Au cours des 72 jours qu’a duré son procès, Douch avait coopéré, reconnu ses responsabilités et demandé pardon pour les 15 000 détenus morts dans le redouté centre de tortures et d’exécutions S21 qu’il a dirigé sous le régime de Pol Pot.

Par la voix de ses avocats, il demande aujourd’hui son acquittement. D’accusé, ils veulent en faire un simple témoin estimant, un peu tard, que l’instance hybride n’a pas compétence pour le juger.

Pour eux, Douch n’a été ni un dirigeant de premier plan, ni l’une des personnes les plus responsables pour les horreurs perpétrées sous les Khmers rouges, soit les deux catégories d’individus tombant sous la juridiction du tribunal.

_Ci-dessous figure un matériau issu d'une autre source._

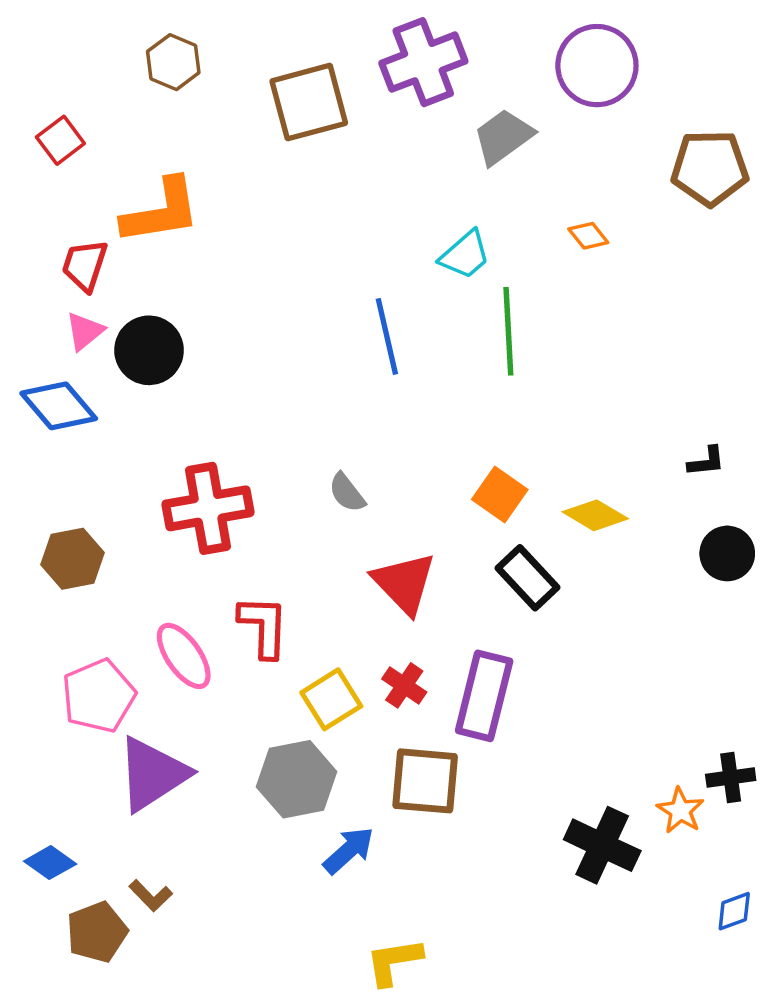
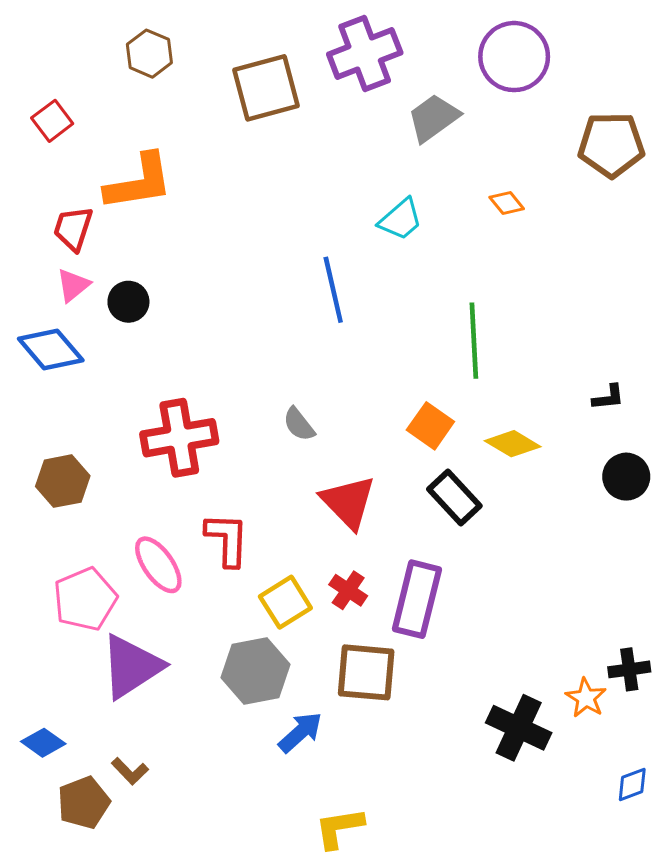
green line: (508, 331) -> (474, 341), moved
black circle: (149, 350) -> (128, 302), size x0.7

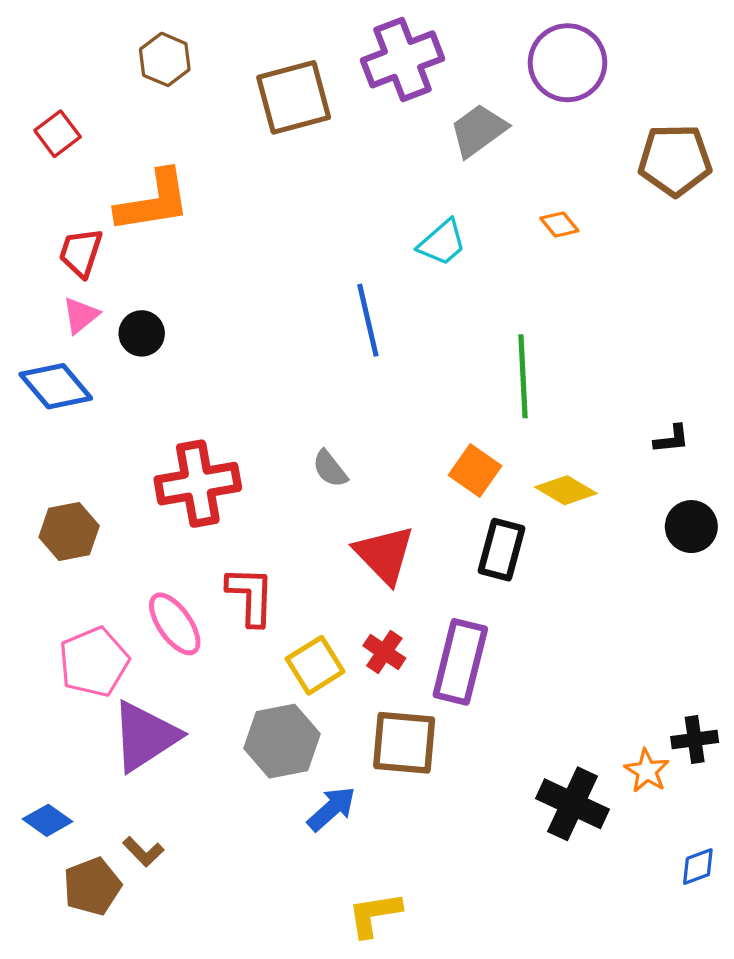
black rectangle: (454, 498) -> (502, 550), turned 58

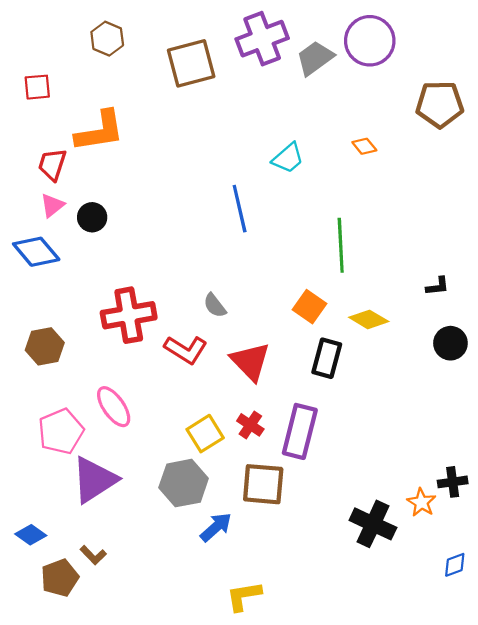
gray trapezoid: (478, 130) -> (315, 58), moved
red square: (58, 134) -> (37, 87), turned 32
red L-shape: (251, 596) -> (186, 350), moved, turned 120

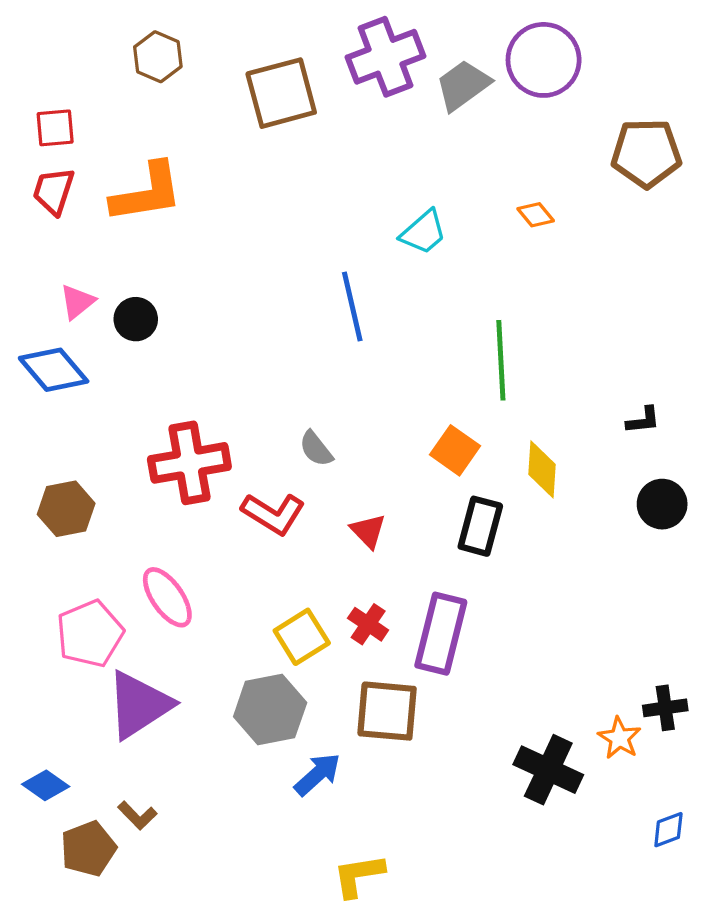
red trapezoid: (52, 165) -> (54, 191), moved
yellow diamond: (369, 319) -> (542, 469), turned 63
red triangle: (250, 361) -> (368, 531), size x0.6

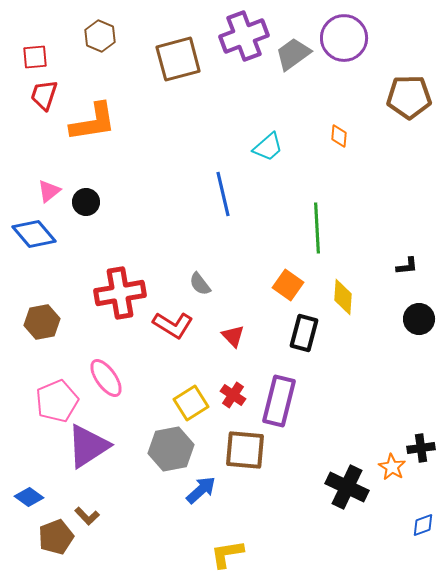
red square: (55, 128) -> (35, 57), moved
red trapezoid: (54, 191) -> (44, 95), moved
orange diamond: (536, 215) -> (339, 136), turned 45

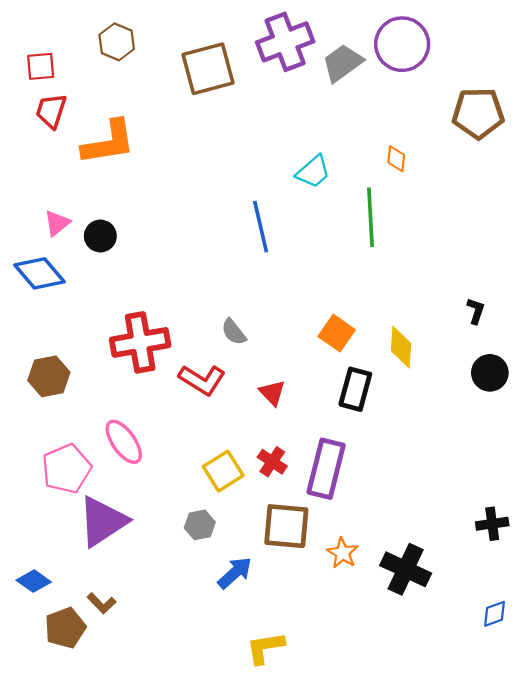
green line: (317, 228) -> (371, 217), moved
black L-shape: (407, 266) -> (476, 311), turned -65
gray hexagon: (171, 449) -> (200, 525), size x0.6
orange star: (392, 467) -> (342, 553), moved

En face, les co-procureurs réclament une peine alourdie. Pour eux, la gravité des crimes commis pas Douch n’est pas suffisamment reflétée dans la sentence. Les magistrats regrettent aussi que certaines charges n’aient pas fait l’objet de condamnations distinctes. Ils avaient réclamé 10 années de réclusion supplémentaires.

La décision de la Chambre suprême n’est pas attendue, au plus tôt, avant juin. Si elle confirme le jugement de première instance, Douch, détenu depuis 1999, restera encore 19 ans derrière les barreaux.